Defining the Functional Targets of Cap'n'collar Transcription Factors NRF1, NRF2, and NRF3

Abstract

The NRF transcription factors NRF1, NRF2, and NRF3, are a subset of Cap'n'collar transcriptional regulators which modulate the expression of genes harboring antioxidant-response element (ARE) sequences within their genomic loci. Despite the emerging physiological importance of NRF family members, the repertoire of their genetic targets remains incompletely defined. Here we use RNA-sequencing-based transcriptional profiling and quantitative proteomics to delineate the overlapping and differential genetic programs effected by the three NRF transcription factors. We then create consensus target gene sets regulated by NRF1, NRF2, and NRF3 and define the integrity of these gene sets for probing NRF activity in mammalian cell culture and human tissues. Together, our data provide a quantitative assessment of how NRF family members sculpt proteomes and transcriptomes, providing a framework to understand the critical physiological importance of NRF transcription factors and to establish pharmacologic approaches for therapeutically activating these transcriptional programs in disease.

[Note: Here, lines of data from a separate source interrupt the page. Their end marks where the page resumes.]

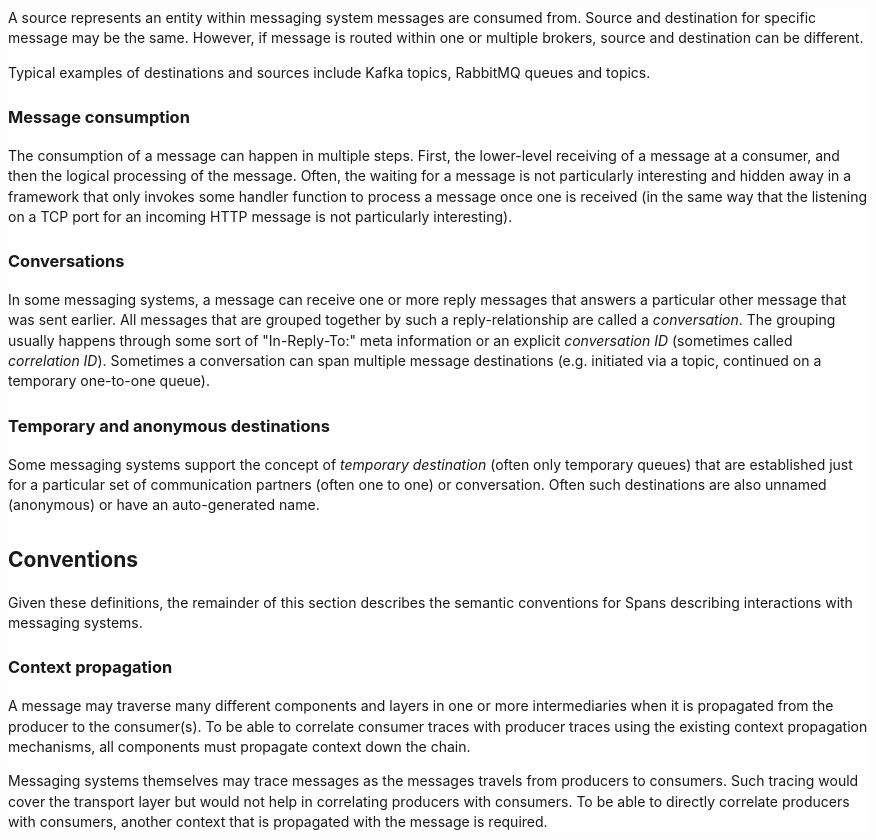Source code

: A source represents an entity within messaging system messages are consumed
from. Source and destination for specific message may be the same. However, if
message is routed within one or multiple brokers, source and destination can be
different.

Typical examples of destinations and sources include Kafka topics, RabbitMQ
queues and topics.

### Message consumption

The consumption of a message can happen in multiple steps. First, the
lower-level receiving of a message at a consumer, and then the logical
processing of the message. Often, the waiting for a message is not particularly
interesting and hidden away in a framework that only invokes some handler
function to process a message once one is received (in the same way that the
listening on a TCP port for an incoming HTTP message is not particularly
interesting).

### Conversations

In some messaging systems, a message can receive one or more reply messages that
answers a particular other message that was sent earlier. All messages that are
grouped together by such a reply-relationship are called a _conversation_. The
grouping usually happens through some sort of "In-Reply-To:" meta information or
an explicit _conversation ID_ (sometimes called _correlation ID_). Sometimes a
conversation can span multiple message destinations (e.g. initiated via a topic,
continued on a temporary one-to-one queue).

### Temporary and anonymous destinations

Some messaging systems support the concept of _temporary destination_ (often
only temporary queues) that are established just for a particular set of
communication partners (often one to one) or conversation. Often such
destinations are also unnamed (anonymous) or have an auto-generated name.

## Conventions

Given these definitions, the remainder of this section describes the semantic
conventions for Spans describing interactions with messaging systems.

### Context propagation

A message may traverse many different components and layers in one or more
intermediaries when it is propagated from the producer to the consumer(s). To be
able to correlate consumer traces with producer traces using the existing
context propagation mechanisms, all components must propagate context down the
chain.

Messaging systems themselves may trace messages as the messages travels from
producers to consumers. Such tracing would cover the transport layer but would
not help in correlating producers with consumers. To be able to directly
correlate producers with consumers, another context that is propagated with the
message is required.
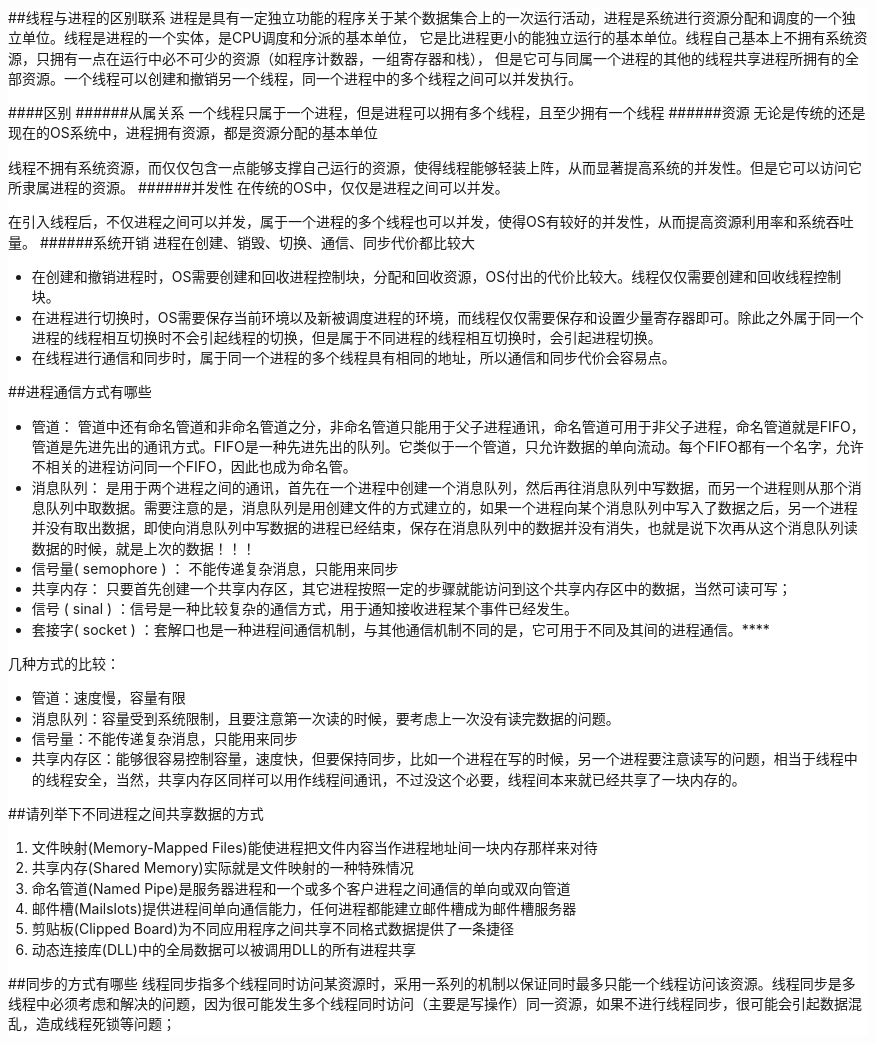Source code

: ##线程与进程的区别联系
进程是具有一定独立功能的程序关于某个数据集合上的一次运行活动，进程是系统进行资源分配和调度的一个独立单位。线程是进程的一个实体，是CPU调度和分派的基本单位，
它是比进程更小的能独立运行的基本单位。线程自己基本上不拥有系统资源，只拥有一点在运行中必不可少的资源（如程序计数器，一组寄存器和栈），
但是它可与同属一个进程的其他的线程共享进程所拥有的全部资源。一个线程可以创建和撤销另一个线程，同一个进程中的多个线程之间可以并发执行。

####区别
######从属关系
一个线程只属于一个进程，但是进程可以拥有多个线程，且至少拥有一个线程
######资源
无论是传统的还是现在的OS系统中，进程拥有资源，都是资源分配的基本单位

线程不拥有系统资源，而仅仅包含一点能够支撑自己运行的资源，使得线程能够轻装上阵，从而显著提高系统的并发性。但是它可以访问它所隶属进程的资源。
######并发性
在传统的OS中，仅仅是进程之间可以并发。

在引入线程后，不仅进程之间可以并发，属于一个进程的多个线程也可以并发，使得OS有较好的并发性，从而提高资源利用率和系统吞吐量。
######系统开销
进程在创建、销毁、切换、通信、同步代价都比较大

- 在创建和撤销进程时，OS需要创建和回收进程控制块，分配和回收资源，OS付出的代价比较大。线程仅仅需要创建和回收线程控制块。
- 在进程进行切换时，OS需要保存当前环境以及新被调度进程的环境，而线程仅仅需要保存和设置少量寄存器即可。除此之外属于同一个进程的线程相互切换时不会引起线程的切换，但是属于不同进程的线程相互切换时，会引起进程切换。
- 在线程进行通信和同步时，属于同一个进程的多个线程具有相同的地址，所以通信和同步代价会容易点。

##进程通信方式有哪些
- 管道： 管道中还有命名管道和非命名管道之分，非命名管道只能用于父子进程通讯，命名管道可用于非父子进程，命名管道就是FIFO，管道是先进先出的通讯方式。FIFO是一种先进先出的队列。它类似于一个管道，只允许数据的单向流动。每个FIFO都有一个名字，允许不相关的进程访问同一个FIFO，因此也成为命名管。
- 消息队列： 是用于两个进程之间的通讯，首先在一个进程中创建一个消息队列，然后再往消息队列中写数据，而另一个进程则从那个消息队列中取数据。需要注意的是，消息队列是用创建文件的方式建立的，如果一个进程向某个消息队列中写入了数据之后，另一个进程并没有取出数据，即使向消息队列中写数据的进程已经结束，保存在消息队列中的数据并没有消失，也就是说下次再从这个消息队列读数据的时候，就是上次的数据！！！
- 信号量( semophore ) ： 不能传递复杂消息，只能用来同步
- 共享内存： 只要首先创建一个共享内存区，其它进程按照一定的步骤就能访问到这个共享内存区中的数据，当然可读可写；
- 信号 ( sinal ) ：信号是一种比较复杂的通信方式，用于通知接收进程某个事件已经发生。
- 套接字( socket ) ：套解口也是一种进程间通信机制，与其他通信机制不同的是，它可用于不同及其间的进程通信。****

几种方式的比较：

- 管道：速度慢，容量有限
- 消息队列：容量受到系统限制，且要注意第一次读的时候，要考虑上一次没有读完数据的问题。
- 信号量：不能传递复杂消息，只能用来同步
- 共享内存区：能够很容易控制容量，速度快，但要保持同步，比如一个进程在写的时候，另一个进程要注意读写的问题，相当于线程中的线程安全，当然，共享内存区同样可以用作线程间通讯，不过没这个必要，线程间本来就已经共享了一块内存的。

##请列举下不同进程之间共享数据的方式
1. 文件映射(Memory-Mapped Files)能使进程把文件内容当作进程地址间一块内存那样来对待
2. 共享内存(Shared Memory)实际就是文件映射的一种特殊情况
3. 命名管道(Named Pipe)是服务器进程和一个或多个客户进程之间通信的单向或双向管道
4. 邮件槽(Mailslots)提供进程间单向通信能力，任何进程都能建立邮件槽成为邮件槽服务器
5. 剪贴板(Clipped Board)为不同应用程序之间共享不同格式数据提供了一条捷径
6. 动态连接库(DLL)中的全局数据可以被调用DLL的所有进程共享

##同步的方式有哪些
线程同步指多个线程同时访问某资源时，采用一系列的机制以保证同时最多只能一个线程访问该资源。线程同步是多线程中必须考虑和解决的问题，因为很可能发生多个线程同时访问（主要是写操作）同一资源，如果不进行线程同步，很可能会引起数据混乱，造成线程死锁等问题；


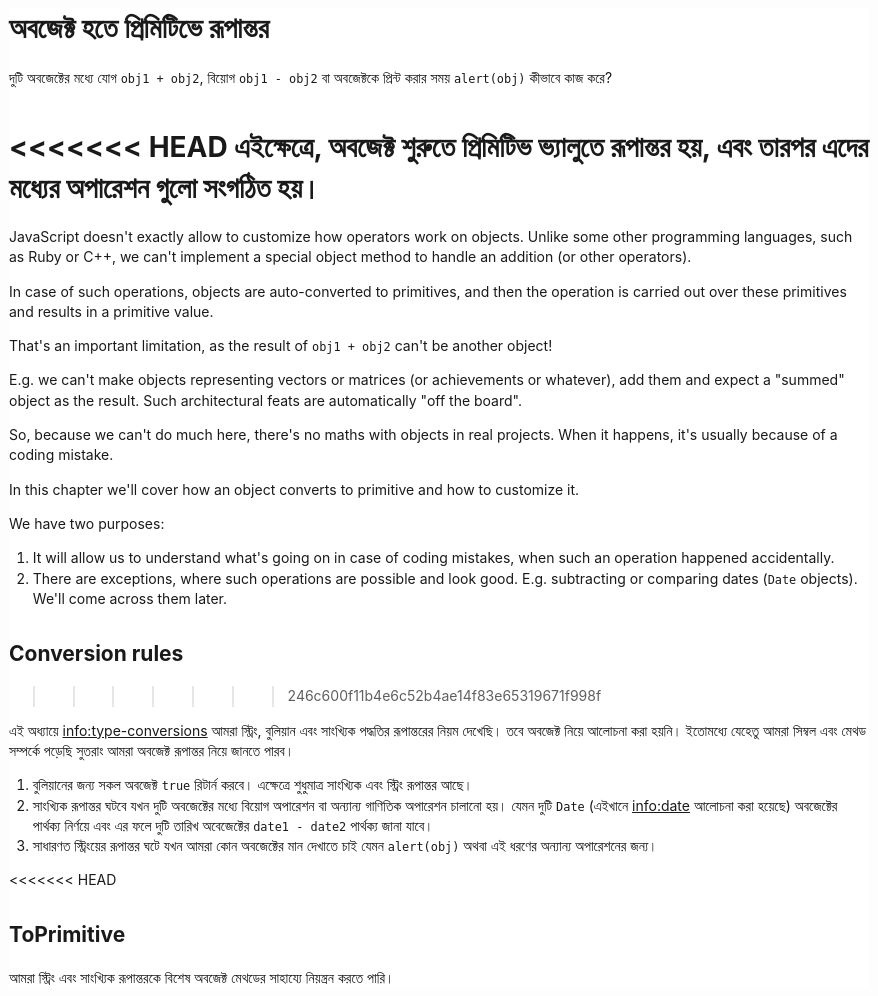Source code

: 
# অবজেক্ট হতে প্রিমিটিভে রূপান্তর

দুটি অবজেক্টের মধ্যে যোগ `obj1 + obj2`, বিয়োগ `obj1 - obj2` বা অবজেক্টকে প্রিন্ট করার সময় `alert(obj)` কীভাবে কাজ করে?

<<<<<<< HEAD
এইক্ষেত্রে, অবজেক্ট শুরুতে প্রিমিটিভ ভ্যালুতে রূপান্তর হয়, এবং তারপর এদের মধ্যের অপারেশন গুলো সংগঠিত হয়।
=======
JavaScript doesn't exactly allow to customize how operators work on objects. Unlike some other programming languages, such as Ruby or C++, we can't implement a special object method to handle an addition (or other operators).

In case of such operations, objects are auto-converted to primitives, and then the operation is carried out over these primitives and results in a primitive value.

That's an important limitation, as the result of `obj1 + obj2` can't be another object!

E.g. we can't make objects representing vectors or matrices (or achievements or whatever), add them and expect a "summed" object as the result. Such architectural feats are automatically "off the board".

So, because we can't do much here, there's no maths with objects in real projects. When it happens, it's usually because of a coding mistake.

In this chapter we'll cover how an object converts to primitive and how to customize it.

We have two purposes:

1. It will allow us to understand what's going on in case of coding mistakes, when such an operation happened accidentally.
2. There are exceptions, where such operations are possible and look good. E.g. subtracting or comparing dates (`Date` objects). We'll come across them later.

## Conversion rules
>>>>>>> 246c600f11b4e6c52b4ae14f83e65319671f998f

এই অধ্যায়ে <info:type-conversions> আমরা স্ট্রিং, বুলিয়ান এবং সাংখ্যিক পদ্ধতির রূপান্তরের নিয়ম দেখেছি। তবে অবজেক্ট নিয়ে আলোচনা করা হয়নি। ইতোমধ্যে যেহেতু আমরা সিম্বল এবং মেথড সম্পর্কে পড়েছি সুতরাং আমরা অবজেক্ট রূপান্তর নিয়ে জানতে পারব।

1. বুলিয়ানের জন্য সকল অবজেক্ট `true` রিটার্ন করবে। এক্ষেত্রে শুধুমাত্র সাংখ্যিক এবং স্ট্রিং রূপান্তর আছে।
2. সাংখ্যিক রূপান্তর ঘটবে যখন দুটি অবজেক্টের মধ্যে বিয়োগ অপারেশন বা অন্যান্য গাণিতিক অপারেশন চালানো হয়। যেমন দুটি `Date` (এইখানে <info:date> আলোচনা করা হয়েছে) অবজেক্টের পার্থক্য নির্ণয়ে এবং এর ফলে দুটি তারিখ অবেজেক্টের `date1 - date2` পার্থক্য জানা যাবে।
3. সাধারণত স্ট্রিংয়ের রূপান্তর ঘটে যখন আমরা কোন অবজেক্টের মান দেখাতে চাই যেমন `alert(obj)` অথবা এই ধরণের অন্যান্য অপারেশনের জন্য।

<<<<<<< HEAD
## ToPrimitive

আমরা স্ট্রিং এবং সাংখ্যিক রূপান্তরকে বিশেষ অবজেক্ট মেথডের সাহায্যে নিয়ন্ত্রন করতে পারি।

Keywords: NRF transcription factors; cellular pathway analysis; oxidative stress response; proteomics; transcriptomics.

Figure 1

An overexpression system for evaluating the activities of NRF transcription factors in HEK293T cells. (A) Schematic depicting the FLAG-NRF constructs used in this work; numbers above each transgene indicate the amino acid positions of the reference ORF. (B) Western blotting analysis for FLAG protein content from HEK293T cells 24 h after transfection with the indicated constructs. (C) Transcript levels of HMOX1 and NQO1 as measured by qRT-PCR from HEK293T cells 24 h after transfection with the indicated constructs (n = 3; mean and s.d.). (D) Relative ARE reporter activity from HEK293T cells overexpressing the indicated FLAG-NRF construct (n = 8; mean and s.d.).

Figure 2

Schematic depicting the strategy used in this work to define the functional targets of the NRF transcription factors.

Figure 3

Venn diagrams depicting the number of transcripts upregulated (top) or downregulated (bottom) in response to overexpression of the indicated NRF transgenes. Boxes depict the results of pathway analyses of the indicated regions of Venn overlap.

Figure 4

A consensus set of NRF2 target genes associated with oxidative stress resistance. (A) Venn diagram depicting the overlapping and differentially expressed transcripts induced by NRF2 activation identified in this work (Ibrahim, p < 0.05 and absolute value log₂ fold change > 0.075) in comparison to those obtained with reported inducible U2OS-based system (Liu et al.). (B) Plot depicting the linear relationship of differentially expressed transcripts derived from the common targets in this work and from Liu et al. (C) Linear regression plot of log₂ fold change values of protein and transcript levels of significantly changed genes in response to NRF2 overexpression. (D) Summary of GSEA analysis of RNA-seq profiling in response to NRF2 overexpression. (E) Heatmap depicting log₂ fold change of transcript levels associated with a response to ROS that is upregulated by NRF2 overexpression by DAVID analysis.

Figure 5

A consensus set of NRF1 target genes associated with proteostasis. (A) Venn diagram depicting the overlapping and differentially expressed transcripts induced by NRF1 activation identified in this work (Ibrahim, p < 0.05 and absolute value of log₂ fold change > 0.075) in comparison to those obtained with reported inducible U2OS-based system (Liu et al.). (B) Plot depicting the linear relationship of differentially expressed transcripts derived from the common NRF1 targets in this work and from Liu et al. (C) Linear regression plot of log₂ fold change values of protein and transcript levels of significantly altered genes in response to NRF1 overexpression. (D) Summary of GSEA analysis of RNA-seq profiling in response to NRF1 overexpression (E) Heatmap depicting log₂ fold change of transcript levels associated with proteostasis that are upregulated by NRF2 overexpression by DAVID analysis.

Figure 6

Defining common NRF3 targets within transcriptomes and proteomes. (A) Plot depicting the linear relationship of differentially expressed transcripts derived from the common NRF3 targets in this work and from Liu et al. (B) Linear regression plot of log₂ fold change values of protein and transcript levels of significantly modulated genes in response to NRF1 overexpression.

Figure 7

Co-expression patterns of NRF2 target transcripts in human tissues. Genes are separated into three groups by hierarchical clustering. First row: Correlation matrices of brain, liver, and heart clustered by the similarity of correlation patterns in the brain. Second row: Correlation matrices of brain, liver, and heart clustered by the similarity of correlation patterns in the liver. Third row: Correlation matrices of brain, liver, and heart clustered by the similarity of correlation patterns in the heart.